Your goal:
Recast every line of the entries below as one numbered list, leaving out the blank lines.

(Items taken from a dataset)
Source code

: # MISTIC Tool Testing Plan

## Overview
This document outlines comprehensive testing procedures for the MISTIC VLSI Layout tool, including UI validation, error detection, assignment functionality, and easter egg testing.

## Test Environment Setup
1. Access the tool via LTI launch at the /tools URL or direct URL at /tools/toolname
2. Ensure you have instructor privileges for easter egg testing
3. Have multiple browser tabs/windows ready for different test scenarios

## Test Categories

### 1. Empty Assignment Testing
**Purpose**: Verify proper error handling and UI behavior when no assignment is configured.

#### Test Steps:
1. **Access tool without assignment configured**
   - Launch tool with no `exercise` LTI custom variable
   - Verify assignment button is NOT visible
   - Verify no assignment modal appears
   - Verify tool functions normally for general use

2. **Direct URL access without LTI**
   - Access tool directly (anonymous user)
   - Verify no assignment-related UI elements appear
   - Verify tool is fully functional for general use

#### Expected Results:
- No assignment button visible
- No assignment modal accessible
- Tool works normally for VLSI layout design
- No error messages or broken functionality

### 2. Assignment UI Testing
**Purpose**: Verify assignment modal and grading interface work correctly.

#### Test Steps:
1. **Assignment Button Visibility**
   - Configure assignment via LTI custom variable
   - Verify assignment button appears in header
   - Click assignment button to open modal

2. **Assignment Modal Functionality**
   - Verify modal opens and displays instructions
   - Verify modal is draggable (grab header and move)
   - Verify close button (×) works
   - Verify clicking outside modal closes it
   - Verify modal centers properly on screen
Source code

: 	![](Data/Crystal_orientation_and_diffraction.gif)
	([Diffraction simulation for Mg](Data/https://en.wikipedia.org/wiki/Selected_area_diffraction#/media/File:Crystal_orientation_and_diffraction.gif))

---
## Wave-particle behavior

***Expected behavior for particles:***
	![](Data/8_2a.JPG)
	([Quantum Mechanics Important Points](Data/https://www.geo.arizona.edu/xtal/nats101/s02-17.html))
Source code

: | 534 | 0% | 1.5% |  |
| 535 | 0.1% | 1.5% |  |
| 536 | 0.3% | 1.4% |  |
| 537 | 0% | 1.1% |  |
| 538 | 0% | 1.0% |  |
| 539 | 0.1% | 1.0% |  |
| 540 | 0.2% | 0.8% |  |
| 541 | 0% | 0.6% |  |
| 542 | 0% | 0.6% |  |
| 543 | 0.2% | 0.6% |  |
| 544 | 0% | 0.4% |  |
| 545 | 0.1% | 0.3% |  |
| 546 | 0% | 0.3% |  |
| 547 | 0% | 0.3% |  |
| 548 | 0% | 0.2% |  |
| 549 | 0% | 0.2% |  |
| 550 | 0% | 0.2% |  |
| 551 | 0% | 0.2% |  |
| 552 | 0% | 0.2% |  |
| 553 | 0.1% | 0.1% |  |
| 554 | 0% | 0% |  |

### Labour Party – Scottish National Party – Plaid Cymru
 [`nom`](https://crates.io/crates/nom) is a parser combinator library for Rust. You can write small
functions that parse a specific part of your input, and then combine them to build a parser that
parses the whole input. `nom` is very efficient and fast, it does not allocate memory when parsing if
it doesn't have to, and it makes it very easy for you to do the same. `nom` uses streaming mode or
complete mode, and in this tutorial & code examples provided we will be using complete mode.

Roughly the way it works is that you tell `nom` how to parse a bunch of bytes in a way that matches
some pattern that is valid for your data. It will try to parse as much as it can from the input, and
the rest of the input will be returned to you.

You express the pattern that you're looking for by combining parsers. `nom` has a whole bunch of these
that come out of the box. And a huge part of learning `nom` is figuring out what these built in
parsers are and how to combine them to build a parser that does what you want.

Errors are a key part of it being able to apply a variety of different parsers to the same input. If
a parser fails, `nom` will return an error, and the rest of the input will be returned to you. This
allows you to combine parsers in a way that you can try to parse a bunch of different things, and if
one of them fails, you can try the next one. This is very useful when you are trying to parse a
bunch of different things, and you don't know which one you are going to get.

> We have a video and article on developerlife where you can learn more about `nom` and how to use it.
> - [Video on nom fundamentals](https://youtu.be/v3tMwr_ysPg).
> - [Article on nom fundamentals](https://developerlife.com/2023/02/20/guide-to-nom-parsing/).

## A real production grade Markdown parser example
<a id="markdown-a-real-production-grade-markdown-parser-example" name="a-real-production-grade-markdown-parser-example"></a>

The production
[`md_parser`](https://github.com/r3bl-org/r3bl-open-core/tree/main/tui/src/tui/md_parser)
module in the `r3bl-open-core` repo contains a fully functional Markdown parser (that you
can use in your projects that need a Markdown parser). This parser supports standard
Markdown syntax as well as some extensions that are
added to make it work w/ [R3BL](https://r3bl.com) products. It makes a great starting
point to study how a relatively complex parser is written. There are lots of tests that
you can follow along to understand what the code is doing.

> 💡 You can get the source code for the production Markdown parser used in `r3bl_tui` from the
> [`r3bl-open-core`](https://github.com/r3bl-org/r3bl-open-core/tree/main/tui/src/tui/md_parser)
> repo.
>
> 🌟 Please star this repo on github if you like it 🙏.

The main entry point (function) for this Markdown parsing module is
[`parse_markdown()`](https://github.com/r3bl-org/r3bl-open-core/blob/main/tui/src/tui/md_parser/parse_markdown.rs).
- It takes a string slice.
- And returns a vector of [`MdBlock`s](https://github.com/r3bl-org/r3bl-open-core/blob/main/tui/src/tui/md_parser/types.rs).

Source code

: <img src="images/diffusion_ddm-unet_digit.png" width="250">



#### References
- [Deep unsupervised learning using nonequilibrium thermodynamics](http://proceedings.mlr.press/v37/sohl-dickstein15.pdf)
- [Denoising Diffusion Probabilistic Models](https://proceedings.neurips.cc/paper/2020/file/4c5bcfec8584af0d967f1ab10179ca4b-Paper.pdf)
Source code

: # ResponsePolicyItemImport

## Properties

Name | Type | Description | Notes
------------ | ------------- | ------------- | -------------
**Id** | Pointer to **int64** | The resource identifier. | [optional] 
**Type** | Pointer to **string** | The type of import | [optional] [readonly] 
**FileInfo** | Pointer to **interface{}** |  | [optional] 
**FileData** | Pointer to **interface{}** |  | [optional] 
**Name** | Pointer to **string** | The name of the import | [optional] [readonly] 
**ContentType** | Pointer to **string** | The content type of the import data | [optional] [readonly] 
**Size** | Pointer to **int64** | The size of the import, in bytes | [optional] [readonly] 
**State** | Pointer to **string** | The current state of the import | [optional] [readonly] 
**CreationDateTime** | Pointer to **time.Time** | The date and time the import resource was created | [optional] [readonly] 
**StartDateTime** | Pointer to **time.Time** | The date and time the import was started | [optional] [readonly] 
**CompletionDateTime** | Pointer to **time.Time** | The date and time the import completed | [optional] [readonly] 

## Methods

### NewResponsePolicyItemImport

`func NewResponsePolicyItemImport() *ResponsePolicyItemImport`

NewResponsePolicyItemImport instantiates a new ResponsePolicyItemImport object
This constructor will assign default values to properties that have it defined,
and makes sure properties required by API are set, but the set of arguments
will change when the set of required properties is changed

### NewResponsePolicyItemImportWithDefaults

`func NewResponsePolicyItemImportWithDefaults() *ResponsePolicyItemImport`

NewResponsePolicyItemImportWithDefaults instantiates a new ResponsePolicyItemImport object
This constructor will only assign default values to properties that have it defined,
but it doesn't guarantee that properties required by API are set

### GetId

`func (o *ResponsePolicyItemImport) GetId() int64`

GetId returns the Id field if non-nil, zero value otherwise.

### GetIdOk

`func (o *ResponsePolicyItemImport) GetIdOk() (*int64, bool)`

Result:
1. Source code
2. : # MISTIC Tool Testing Plan
3. ## Overview
4. This document outlines comprehensive testing procedures for the MISTIC VLSI Layout tool, including UI validation, error detection, assignment functionality, and easter egg testing.
5. ## Test Environment Setup
6. 1. Access the tool via LTI launch at the /tools URL or direct URL at /tools/toolname
7. 2. Ensure you have instructor privileges for easter egg testing
8. 3. Have multiple browser tabs/windows ready for different test scenarios
9. ## Test Categories
10. ### 1. Empty Assignment Testing
11. **Purpose**: Verify proper error handling and UI behavior when no assignment is configured.
12. #### Test Steps:
13. 1. **Access tool without assignment configured**
14.    - Launch tool with no `exercise` LTI custom variable
15.    - Verify assignment button is NOT visible
16.    - Verify no assignment modal appears
17.    - Verify tool functions normally for general use
18. 2. **Direct URL access without LTI**
19.    - Access tool directly (anonymous user)
20.    - Verify no assignment-related UI elements appear
21.    - Verify tool is fully functional for general use
22. #### Expected Results:
23. - No assignment button visible
24. - No assignment modal accessible
25. - Tool works normally for VLSI layout design
26. - No error messages or broken functionality
27. ### 2. Assignment UI Testing
28. **Purpose**: Verify assignment modal and grading interface work correctly.
29. #### Test Steps:
30. 1. **Assignment Button Visibility**
31.    - Configure assignment via LTI custom variable
32.    - Verify assignment button appears in header
33.    - Click assignment button to open modal
34. 2. **Assignment Modal Functionality**
35.    - Verify modal opens and displays instructions
36.    - Verify modal is draggable (grab header and move)
37.    - Verify close button (×) works
38.    - Verify clicking outside modal closes it
39.    - Verify modal centers properly on screen
40. Source code
41. : 	![](Data/Crystal_orientation_and_diffraction.gif)
42. 	([Diffraction simulation for Mg](Data/https://en.wikipedia.org/wiki/Selected_area_diffraction#/media/File:Crystal_orientation_and_diffraction.gif))
43. ---
44. ## Wave-particle behavior
45. ***Expected behavior for particles:***
46. 	![](Data/8_2a.JPG)
47. 	([Quantum Mechanics Important Points](Data/https://www.geo.arizona.edu/xtal/nats101/s02-17.html))
48. Source code
49. : | 534 | 0% | 1.5% |  |
50. | 535 | 0.1% | 1.5% |  |
51. | 536 | 0.3% | 1.4% |  |
52. | 537 | 0% | 1.1% |  |
53. | 538 | 0% | 1.0% |  |
54. | 539 | 0.1% | 1.0% |  |
55. | 540 | 0.2% | 0.8% |  |
56. | 541 | 0% | 0.6% |  |
57. | 542 | 0% | 0.6% |  |
58. | 543 | 0.2% | 0.6% |  |
59. | 544 | 0% | 0.4% |  |
60. | 545 | 0.1% | 0.3% |  |
61. | 546 | 0% | 0.3% |  |
62. | 547 | 0% | 0.3% |  |
63. | 548 | 0% | 0.2% |  |
64. | 549 | 0% | 0.2% |  |
65. | 550 | 0% | 0.2% |  |
66. | 551 | 0% | 0.2% |  |
67. | 552 | 0% | 0.2% |  |
68. | 553 | 0.1% | 0.1% |  |
69. | 554 | 0% | 0% |  |
70. ### Labour Party – Scottish National Party – Plaid Cymru
71.  [`nom`](https://crates.io/crates/nom) is a parser combinator library for Rust. You can write small
72. functions that parse a specific part of your input, and then combine them to build a parser that
73. parses the whole input. `nom` is very efficient and fast, it does not allocate memory when parsing if
74. it doesn't have to, and it makes it very easy for you to do the same. `nom` uses streaming mode or
75. complete mode, and in this tutorial & code examples provided we will be using complete mode.
76. Roughly the way it works is that you tell `nom` how to parse a bunch of bytes in a way that matches
77. some pattern that is valid for your data. It will try to parse as much as it can from the input, and
78. the rest of the input will be returned to you.
79. You express the pattern that you're looking for by combining parsers. `nom` has a whole bunch of these
80. that come out of the box. And a huge part of learning `nom` is figuring out what these built in
81. parsers are and how to combine them to build a parser that does what you want.
82. Errors are a key part of it being able to apply a variety of different parsers to the same input. If
83. a parser fails, `nom` will return an error, and the rest of the input will be returned to you. This
84. allows you to combine parsers in a way that you can try to parse a bunch of different things, and if
85. one of them fails, you can try the next one. This is very useful when you are trying to parse a
86. bunch of different things, and you don't know which one you are going to get.
87. > We have a video and article on developerlife where you can learn more about `nom` and how to use it.
88. > - [Video on nom fundamentals](https://youtu.be/v3tMwr_ysPg).
89. > - [Article on nom fundamentals](https://developerlife.com/2023/02/20/guide-to-nom-parsing/).
90. ## A real production grade Markdown parser example
91. <a id="markdown-a-real-production-grade-markdown-parser-example" name="a-real-production-grade-markdown-parser-example"></a>
92. The production
93. [`md_parser`](https://github.com/r3bl-org/r3bl-open-core/tree/main/tui/src/tui/md_parser)
94. module in the `r3bl-open-core` repo contains a fully functional Markdown parser (that you
95. can use in your projects that need a Markdown parser). This parser supports standard
96. Markdown syntax as well as some extensions that are
97. added to make it work w/ [R3BL](https://r3bl.com) products. It makes a great starting
98. point to study how a relatively complex parser is written. There are lots of tests that
99. you can follow along to understand what the code is doing.
100. > 💡 You can get the source code for the production Markdown parser used in `r3bl_tui` from the
101. > [`r3bl-open-core`](https://github.com/r3bl-org/r3bl-open-core/tree/main/tui/src/tui/md_parser)
102. > repo.
103. >
104. > 🌟 Please star this repo on github if you like it 🙏.
105. The main entry point (function) for this Markdown parsing module is
106. [`parse_markdown()`](https://github.com/r3bl-org/r3bl-open-core/blob/main/tui/src/tui/md_parser/parse_markdown.rs).
107. - It takes a string slice.
108. - And returns a vector of [`MdBlock`s](https://github.com/r3bl-org/r3bl-open-core/blob/main/tui/src/tui/md_parser/types.rs).
109. Source code
110. : <img src="images/diffusion_ddm-unet_digit.png" width="250">
111. #### References
112. - [Deep unsupervised learning using nonequilibrium thermodynamics](http://proceedings.mlr.press/v37/sohl-dickstein15.pdf)
113. - [Denoising Diffusion Probabilistic Models](https://proceedings.neurips.cc/paper/2020/file/4c5bcfec8584af0d967f1ab10179ca4b-Paper.pdf)
114. Source code
115. : # ResponsePolicyItemImport
116. ## Properties
117. Name | Type | Description | Notes
118. ------------ | ------------- | ------------- | -------------
119. **Id** | Pointer to **int64** | The resource identifier. | [optional] 
120. **Type** | Pointer to **string** | The type of import | [optional] [readonly] 
121. **FileInfo** | Pointer to **interface{}** |  | [optional] 
122. **FileData** | Pointer to **interface{}** |  | [optional] 
123. **Name** | Pointer to **string** | The name of the import | [optional] [readonly] 
124. **ContentType** | Pointer to **string** | The content type of the import data | [optional] [readonly] 
125. **Size** | Pointer to **int64** | The size of the import, in bytes | [optional] [readonly] 
126. **State** | Pointer to **string** | The current state of the import | [optional] [readonly] 
127. **CreationDateTime** | Pointer to **time.Time** | The date and time the import resource was created | [optional] [readonly] 
128. **StartDateTime** | Pointer to **time.Time** | The date and time the import was started | [optional] [readonly] 
129. **CompletionDateTime** | Pointer to **time.Time** | The date and time the import completed | [optional] [readonly] 
130. ## Methods
131. ### NewResponsePolicyItemImport
132. `func NewResponsePolicyItemImport() *ResponsePolicyItemImport`
133. NewResponsePolicyItemImport instantiates a new ResponsePolicyItemImport object
134. This constructor will assign default values to properties that have it defined,
135. and makes sure properties required by API are set, but the set of arguments
136. will change when the set of required properties is changed
137. ### NewResponsePolicyItemImportWithDefaults
138. `func NewResponsePolicyItemImportWithDefaults() *ResponsePolicyItemImport`
139. NewResponsePolicyItemImportWithDefaults instantiates a new ResponsePolicyItemImport object
140. This constructor will only assign default values to properties that have it defined,
141. but it doesn't guarantee that properties required by API are set
142. ### GetId
143. `func (o *ResponsePolicyItemImport) GetId() int64`
144. GetId returns the Id field if non-nil, zero value otherwise.
145. ### GetIdOk
146. `func (o *ResponsePolicyItemImport) GetIdOk() (*int64, bool)`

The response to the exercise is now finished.